The first stage of the supply chain lies in China where the precursor chemicals to Fentanyl are manufactured in bulk and transported often masked by altering their chemical signatures.
“The chemicals used to create the drugs are legal and widely available inside China, the same used to manufacture pesticides or paint, and the money that fuels the trade often changes hands as cryptocurrency, making it difficult to track.
…The US accuses the Chinese companies of selling precursor chemicals not only to the US but to Mexican drug cartels.

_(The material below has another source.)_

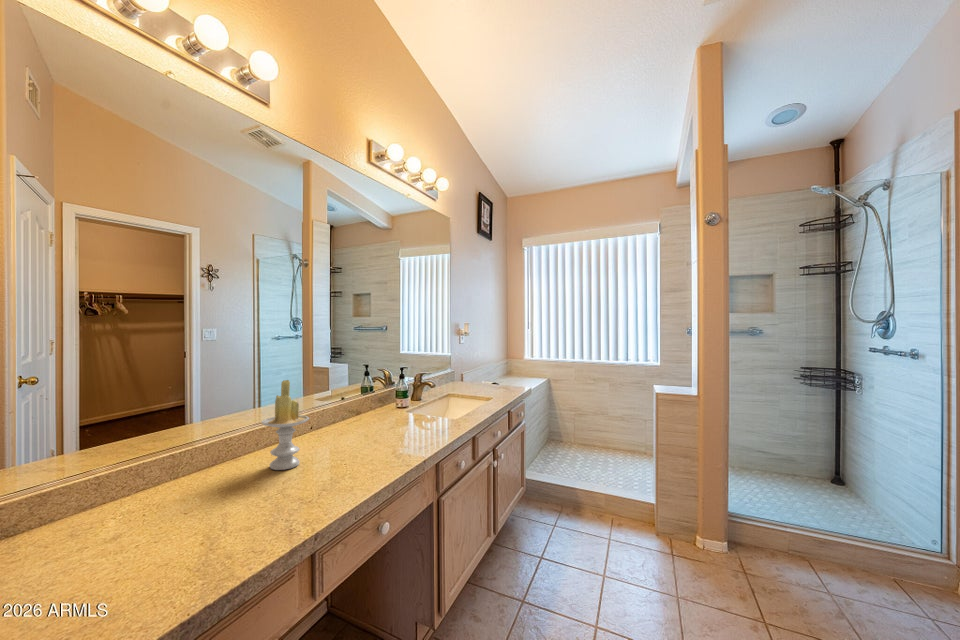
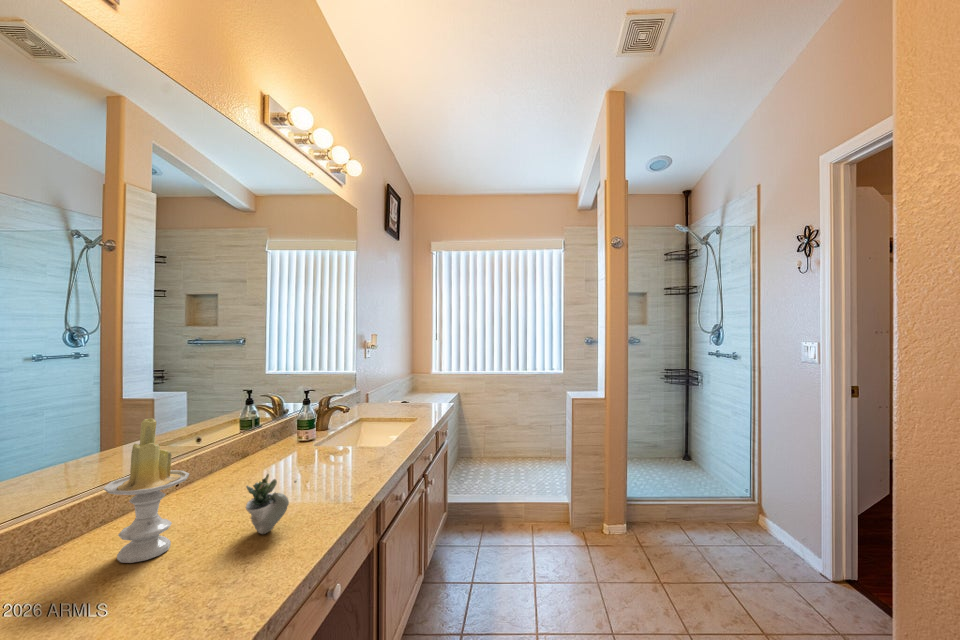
succulent plant: none [341,423,371,464] -> present [246,474,297,534]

The court documents detail how hundreds of companies openly advertise their products on social media platforms to Mexican drug syndicates by offering precursors as part of a “Mexico hot sale” and guaranteeing “100 per cent stealth shipping”, according to the indictments.
…One manufacturer based in Wuhan called Amarvel Biotech boasted of its use of deceptive packaging, which described its chemicals as “dog food, nuts or motor oil” to ensure safe delivery to the US and Mexico.
…These Chinese companies use a range of tactics to evade prosecution, US prosecutors say.
Some manufacturers make illicit chemicals alongside legal raw materials and can change their names or conduct “clean up” operations at particular factories to avoid detection by law enforcement. Some have become skilled at converting other unscheduled chemicals commonly used in the pharmaceutical or agricultural sectors into fentanyl precursors.
They have also fashioned a workaround that involves changing the chemical signature of the underlying precursors using “masking molecules”. These can be easily removed later on to return the substance to its original form as a fentanyl precursor, according to court documents.”
America’s souring diplomatic relationship with China isn’t helping either in terms of garnering Chinese law enforcement agencies’ support to crack down on the illicit trade.
The second leg of the supply chain is in Mexico:
“The primary destination for fentanyl precursors made in China is Mexico — and the biggest customer is the Sinaloa cartel, one of the world’s largest drug-trafficking organisations.
…The cartel employs hired gunmen and uses military-grade weapons, including armoured trucks and bazookas, to expand a business empire now present in more than 45 countries. It bribes government officials and uses extreme violence, torture, kidnapping and murder to exert control over drug trafficking in Mexico and beyond.
Multiple cartel cooks have died from testing fentanyl. Prosecutors allege that last year two lieutenants, Perez Salas and Figueroa Benitez, experimented on a woman by repeatedly injecting her with lower potency fentanyl until she overdosed and died.
The cartel deliberately mixes fentanyl into other narcotics and sells the synthetic opioid disguised as legitimate prescription pills, with the knowledge the drug can be lethal to users if the mixture is a little “off”. In one instance cited by prosecutors, a cartel lieutenant sent a batch of fentanyl to the US, even though an addict had overdosed and died when testing the batch.”
And the final leg is smuggling fentanyl into the US:
“The Sinaloa cartel has decades of experience getting illicit drugs into the US, and continues to use some of the techniques and routes it deployed to traffic cocaine and marijuana.
Boats, private planes, drones and tunnels are often used to get fentanyl across the US-Mexico border. Corrupt border guards and police are often paid off to turn a blind eye to smuggling activity.
…US efforts to disrupt the fentanyl supply chain are resulting in increased seizures. Analysis by the Wilson Center in August showed that fentanyl seizures at the US-Mexico border increased 164 per cent from 2020 to 2022. By the end of August, there had already been seizures of nearly 10,000kg in 2023 — far surpassing last year’s total of 6,400kg.
But most experts believe fentanyl seizures are up because the overall volume of smuggling is increasing rather than any sustained success in the battle against the cartels.”